L’ombre de Ioukos sur le prix du baril

Devant le siège du groupe pétrolier russe 

		(Photo : AFP)
Devant le siège du groupe pétrolier russe
(Photo : AFP)
Les démêlés judiciaires du groupe pétrolier russe Ioukos soufflent le chaud et le froid sur le marché mondial. Le prix du baril s’est envolé dès l’annonce par Ioukos de l’arrêt de sa production et s’est replié après le démenti de la justice russe.

Le ministère russe de la justice a dû confirmer officiellement que le numéro un du pétrole russe Ioukos pouvait continuer à produire et exporter son pétrole brut. Des informations contraires, diffusées la veille par le groupe pétrolier lui-même, avaient déclenché un début de panique sur le marché mondial du brut. A New York, le baril a atteint un record à plus de 43 dollars avant de clôturer à 42,90 dollars soit un niveau supérieur à celui du 1er juin dernier qui faisait déjà figure d’envolée à 42,45 dollars. A Londres, les marchés cédaient également à la crainte de pénurie et le prix du baril parvenait à son plus haut depuis 14 ans, à 39,68 dollars.

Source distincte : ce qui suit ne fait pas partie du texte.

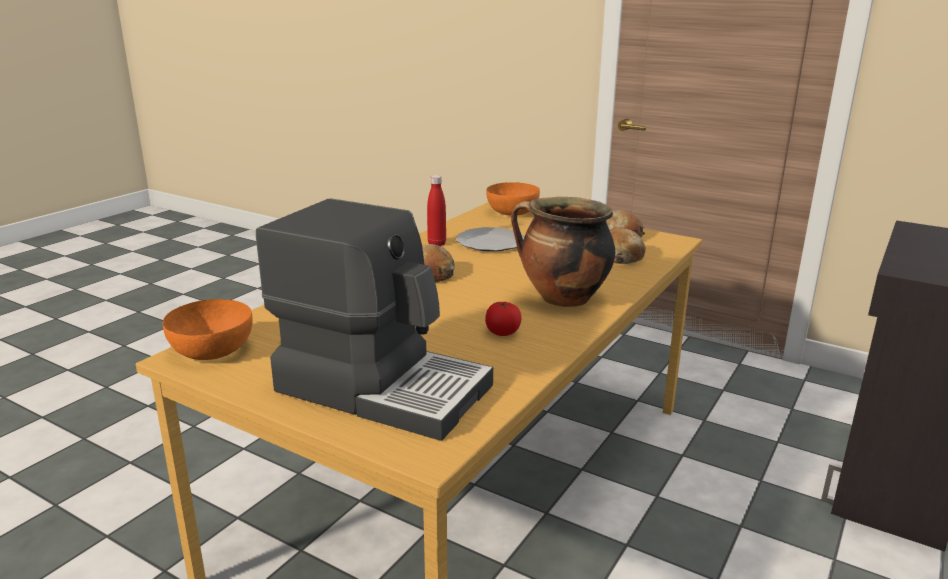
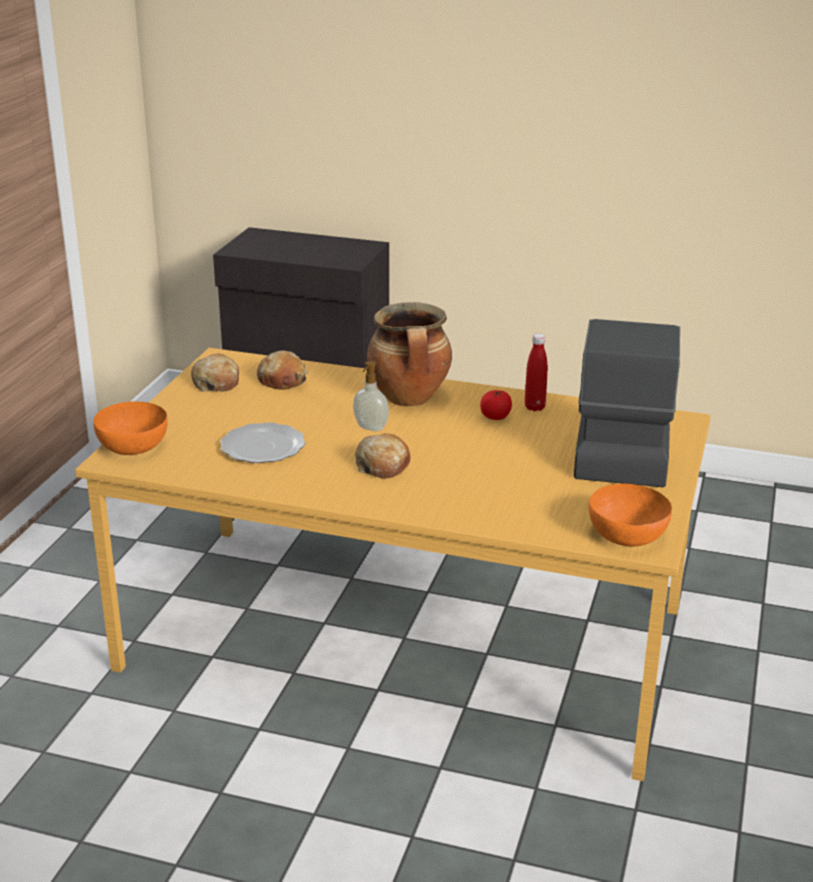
camera: 105 degrees left, 5 degrees up
(436, 244) = (280, 477): red bottle -> red bottle (534, 407)
(505, 277) = (370, 428): none -> soap dispenser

Après l’annonce rassurante que Ioukos n’était aucunement contraint par la justice de cesser son activité d’extraction et d’exportation, les cours mondiaux se repliaient quelque peu, sans que l’on puisse parler cependant de retour au niveau antérieur. Les analystes continuent de penser qu’il existe une réelle hypothèse de pénurie de pétrole brut sur le marché, tirant les cours vers le haut, même si le pétrolier russe Ioukos maintient sa production de 1,7 million de barils par jour et en exporte les trois quarts. La Russie, qui n’appartient pas à l’OPEP, est le deuxième exportateur mondial derrière l’Arabie saoudite.

Si les marchés ont réagi aussi vivement au risque de disparition du pétrole exporté par Ioukos, qui ne représente quand même que 20% du pétrole extrait en Russie c’est que la situation reste extrêmement tendue. L’OPEP a relevé sa production à 30 millions de barils par jour pour tenter d’enrayer la hausse des prix et dispose de peu de capacités supplémentaires. Pendant ce temps la demande reste forte en Chine et aux Etats-Unis. D’ailleurs, l’augmentation de la production du cartel pétrolier a porté les importations américaines à un niveau sans précédent. Les Etats-Unis gonflent leurs stocks de brut et font travailler leurs raffineries à 97%, favorisant ainsi des prix mondiaux élevés.

Le « chantage » de Ioukos

Cela ne devrait pas s’arranger de sitôt car, selon l’Agence internationale de l’énergie (AIE), la demande mondiale de pétrole va progresser de plus de 3% en 2004 et à peu près d’autant en 2005. Dès lors, la convention nationale démocrate qui doit désigner John Kerry comme candidat à la Maison-Blanche a beau jeu d’inscrire à son programme électoral que pour « sauvegarder notre liberté et assurer l’avenir de notre Nation nous devons mettre fin à notre dépendance à l’égard du pétrole du Moyen-orient ».  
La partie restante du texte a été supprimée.